Os resultados do estudo não surpreendem o psicólogo Matheus Alves. Especialista em análise de comportamento, ele nota ser comum que toda a expectativa gerada por um “date”, somada à pressão estética – fenômeno relacionado à expectativa social para que todos se adéquem, a todo custo, aos padrões de beleza vigentes, que é universal, mas afeta principalmente as mulheres e os jovens adultos – e à noção equivocada de desempenho – segundo a qual deve-se, obrigatoriamente, alcançar excelência em toda e qualquer atividade e em qualquer circunstância –, tende a gerar certo desconforto, principalmente em pessoas que demonstram uma preocupação excessiva com a própria imagem.
Alves ainda ressalta que a ansiedade antes de um encontro, relacionada à expectativa de aprovação, é algo perfeitamente natural e até esperado. “Isso se torna prejudicial quando a pessoa começa a se autossabotar. Ou seja, se gera um prejuízo social, se esse sujeito deixa de ter a oportunidade de uma troca social com uma parceria em que ele tem interesse unicamente por questões estéticas e de insegurança, então temos um problema”, destaca.
Mais bonitos e liberais
Ainda que cultivar um corpo mais próximo dos padrões de beleza socialmente desejados não represente necessariamente mais satisfação sexual, há indícios de que pessoas consideradas bonitas, mesmo sendo mais seletivas, tendem a ser mais permissivas quando o assunto é sexo.
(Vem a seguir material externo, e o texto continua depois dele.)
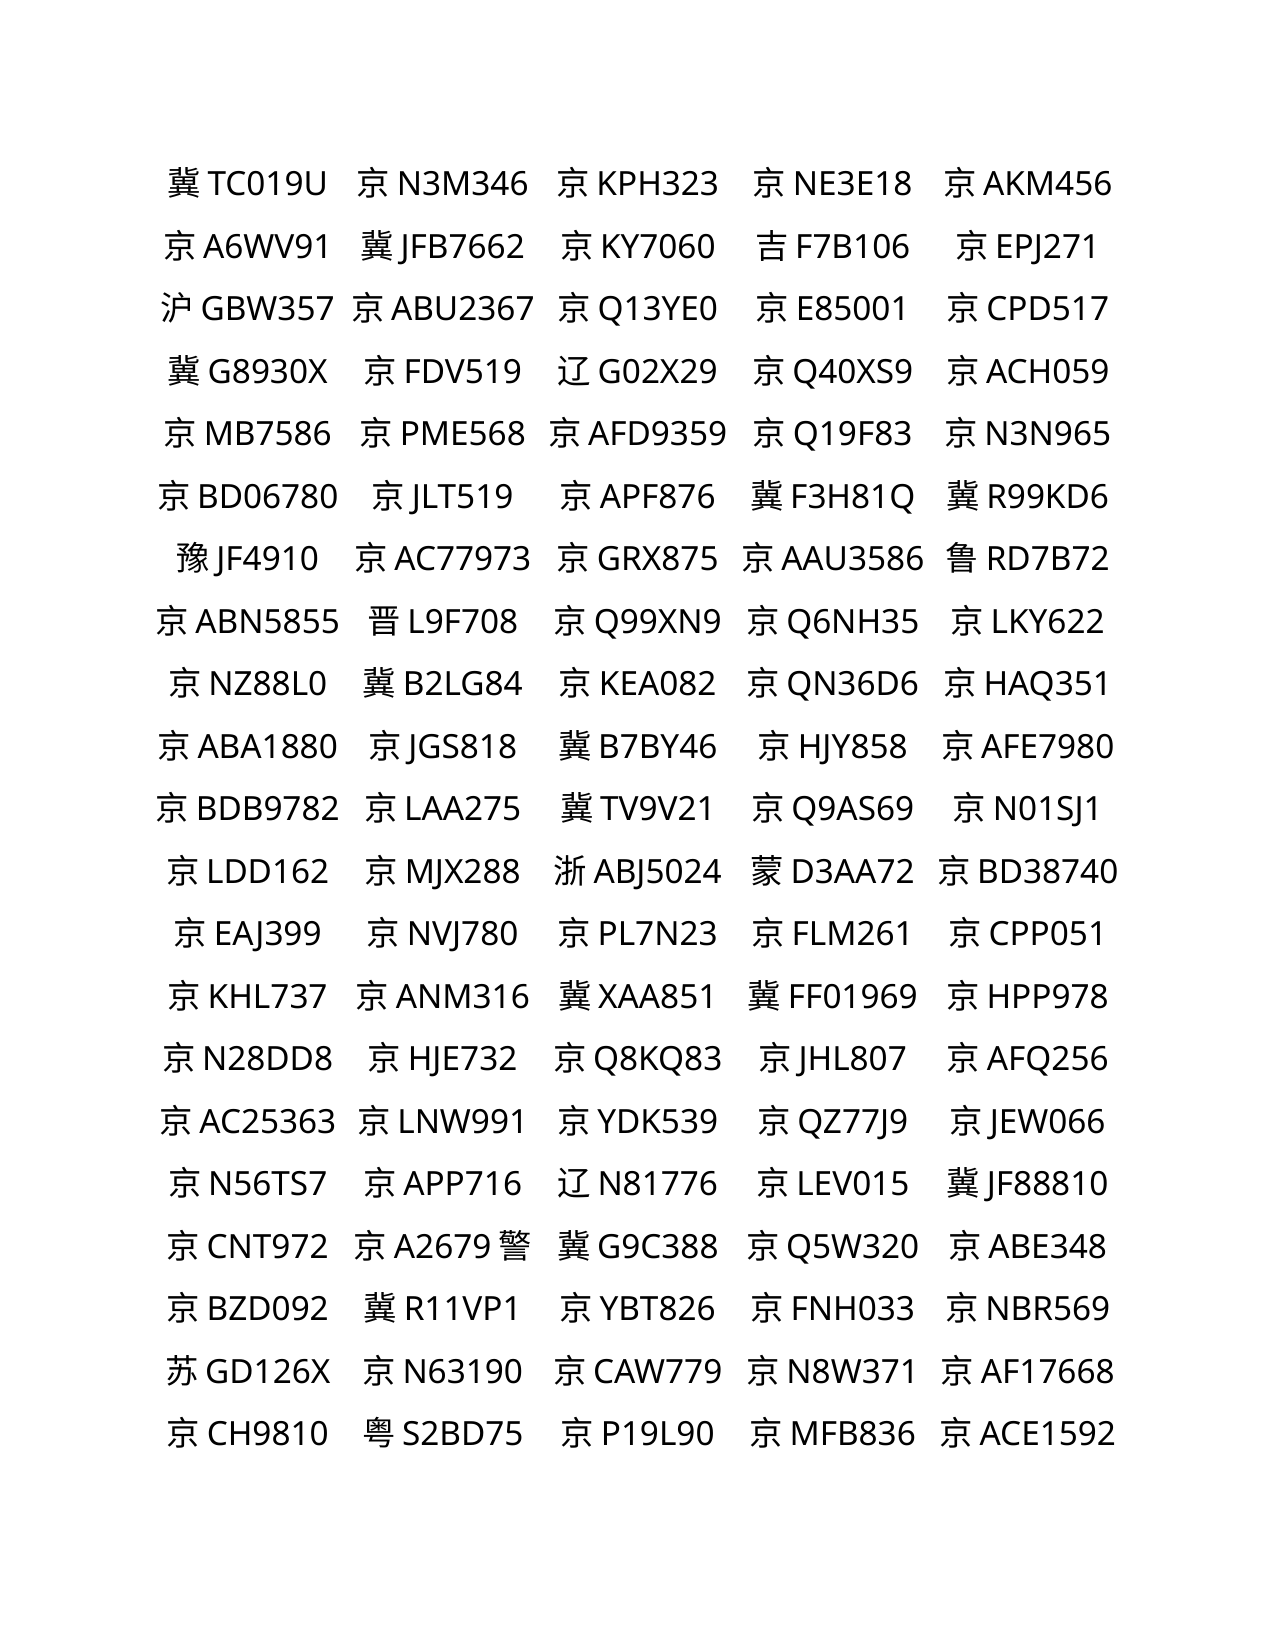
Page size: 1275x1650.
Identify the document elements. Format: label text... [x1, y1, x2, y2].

table_cell 京HJY858 [735, 713, 930, 775]
table_cell 蒙D3AA72 [735, 838, 930, 900]
table_cell 京Q6NH35 [735, 588, 930, 650]
table_cell 京BD06780 [150, 463, 345, 525]
table_cell 京QZ77J9 [735, 1088, 930, 1150]
table_cell 京N3N965 [930, 400, 1125, 462]
table_cell 冀TC019U [150, 150, 345, 212]
table_cell 京Q9AS69 [735, 775, 930, 837]
table_cell 京LDD162 [150, 838, 345, 900]
table_cell 京PME568 [345, 400, 540, 462]
table_cell 京ACE1592 [930, 1400, 1125, 1462]
table_cell 京MFB836 [735, 1400, 930, 1462]
table_cell 京AFD9359 [540, 400, 735, 462]
table_cell 粤S2BD75 [345, 1400, 540, 1462]
table_cell 京ABA1880 [150, 713, 345, 775]
table_cell 京AFE7980 [930, 713, 1125, 775]
table_cell 冀R11VP1 [345, 1275, 540, 1337]
table_cell 京KHL737 [150, 963, 345, 1025]
table_cell 冀FF01969 [735, 963, 930, 1025]
table_cell 京Q5W320 [735, 1213, 930, 1275]
table_cell 京GRX875 [540, 525, 735, 587]
table_cell 京KPH323 [540, 150, 735, 212]
table_cell 浙ABJ5024 [540, 838, 735, 900]
table_cell 京JLT519 [345, 463, 540, 525]
table_cell 京KEA082 [540, 650, 735, 712]
table_cell 京P19L90 [540, 1400, 735, 1462]
table_cell 京NZ88L0 [150, 650, 345, 712]
table_cell 冀G9C388 [540, 1213, 735, 1275]
table_cell 京CPD517 [930, 275, 1125, 337]
table_cell 京YDK539 [540, 1088, 735, 1150]
table_cell 京EAJ399 [150, 900, 345, 962]
table_cell 京A6WV91 [150, 213, 345, 275]
table_cell 京AC77973 [345, 525, 540, 587]
table_cell 京AFQ256 [930, 1025, 1125, 1087]
table_cell 京BD38740 [930, 838, 1125, 900]
table_cell 京Q40XS9 [735, 338, 930, 400]
table_cell 京CNT972 [150, 1213, 345, 1275]
table_cell 吉F7B106 [735, 213, 930, 275]
table_cell 京LAA275 [345, 775, 540, 837]
table_cell 京N28DD8 [150, 1025, 345, 1087]
table_cell 鲁RD7B72 [930, 525, 1125, 587]
table_cell 冀JF88810 [930, 1150, 1125, 1212]
table_cell 冀TV9V21 [540, 775, 735, 837]
table_cell 京FNH033 [735, 1275, 930, 1337]
table_cell 京JHL807 [735, 1025, 930, 1087]
table_cell 晋L9F708 [345, 588, 540, 650]
table_cell 京FLM261 [735, 900, 930, 962]
table_cell 京ABE348 [930, 1213, 1125, 1275]
table_cell 冀G8930X [150, 338, 345, 400]
table_cell 京N8W371 [735, 1338, 930, 1400]
table_cell 辽G02X29 [540, 338, 735, 400]
table_cell 京NBR569 [930, 1275, 1125, 1337]
table_cell 京MJX288 [345, 838, 540, 900]
table_cell 京CH9810 [150, 1400, 345, 1462]
table_cell 京JEW066 [930, 1088, 1125, 1150]
table_cell 京YBT826 [540, 1275, 735, 1337]
table_cell 冀B7BY46 [540, 713, 735, 775]
table_cell 京MB7586 [150, 400, 345, 462]
table_cell 京AAU3586 [735, 525, 930, 587]
table_cell 京QN36D6 [735, 650, 930, 712]
table_cell 京CAW779 [540, 1338, 735, 1400]
table_cell 京LNW991 [345, 1088, 540, 1150]
table_cell 京N63190 [345, 1338, 540, 1400]
table_cell 京AF17668 [930, 1338, 1125, 1400]
table_cell 京NE3E18 [735, 150, 930, 212]
table_cell 京APF876 [540, 463, 735, 525]
table_cell 冀JFB7662 [345, 213, 540, 275]
table_cell 京Q19F83 [735, 400, 930, 462]
table_cell 京HPP978 [930, 963, 1125, 1025]
table_cell 京A2679警 [345, 1213, 540, 1275]
table_cell 京ANM316 [345, 963, 540, 1025]
table_cell 辽N81776 [540, 1150, 735, 1212]
table_cell 京HJE732 [345, 1025, 540, 1087]
table_cell 京CPP051 [930, 900, 1125, 962]
table_cell 京APP716 [345, 1150, 540, 1212]
table_cell 京ABN5855 [150, 588, 345, 650]
table_cell 京FDV519 [345, 338, 540, 400]
table_cell 京ACH059 [930, 338, 1125, 400]
table_cell 冀B2LG84 [345, 650, 540, 712]
table_cell 苏GD126X [150, 1338, 345, 1400]
table_cell 京JGS818 [345, 713, 540, 775]
table_cell 京E85001 [735, 275, 930, 337]
table_cell 京ABU2367 [345, 275, 540, 337]
table_cell 京NVJ780 [345, 900, 540, 962]
table_cell 京LKY622 [930, 588, 1125, 650]
table_cell 豫JF4910 [150, 525, 345, 587]
table_cell 冀R99KD6 [930, 463, 1125, 525]
table_cell 京HAQ351 [930, 650, 1125, 712]
table_cell 京BDB9782 [150, 775, 345, 837]
table_cell 京EPJ271 [930, 213, 1125, 275]
table_cell 京AC25363 [150, 1088, 345, 1150]
table_cell 京AKM456 [930, 150, 1125, 212]
table_cell 京Q8KQ83 [540, 1025, 735, 1087]
table_cell 京BZD092 [150, 1275, 345, 1337]
table_cell 京Q13YE0 [540, 275, 735, 337]
table_cell 京PL7N23 [540, 900, 735, 962]
table_cell 京N3M346 [345, 150, 540, 212]
table_cell 京Q99XN9 [540, 588, 735, 650]
table_cell 沪GBW357 [150, 275, 345, 337]
table_cell 京LEV015 [735, 1150, 930, 1212]
table_cell 冀XAA851 [540, 963, 735, 1025]
table_cell 京KY7060 [540, 213, 735, 275]
table_cell 京N01SJ1 [930, 775, 1125, 837]
table_cell 冀F3H81Q [735, 463, 930, 525]
table_cell 京N56TS7 [150, 1150, 345, 1212]
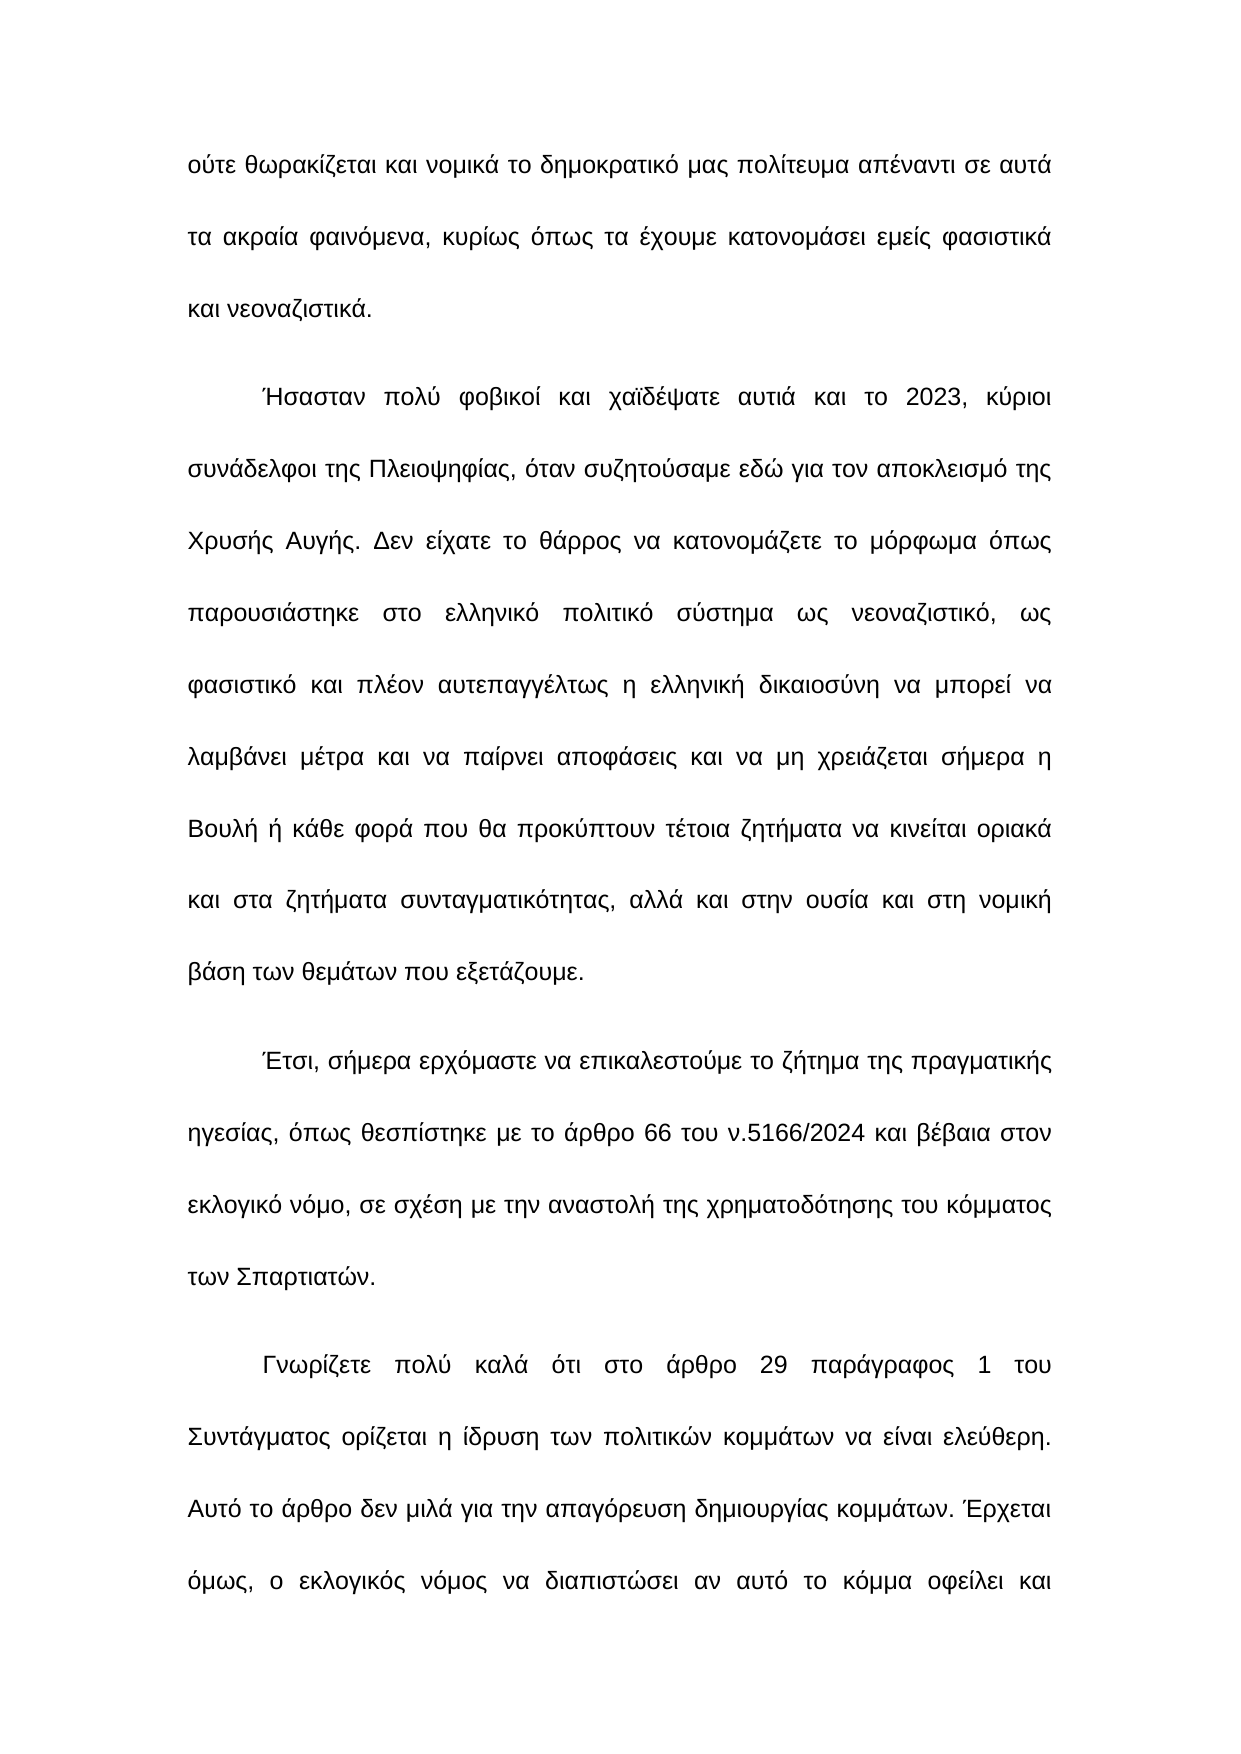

É o que se pode inferir de uma pesquisa conduzida pelo cientista social Robert Urbatsch, da Universidade de Iowa, nos Estados Unidos.
Conforme o levantamento, pessoas classificadas como “muito atraentes” pelos seus pares geralmente tinham opiniões moralmente menos rígidas do que as consideradas “nada atraentes”. O primeiro grupo tende a ser mais favorável ao sexo antes do casamento e ao sexo gay, por exemplo.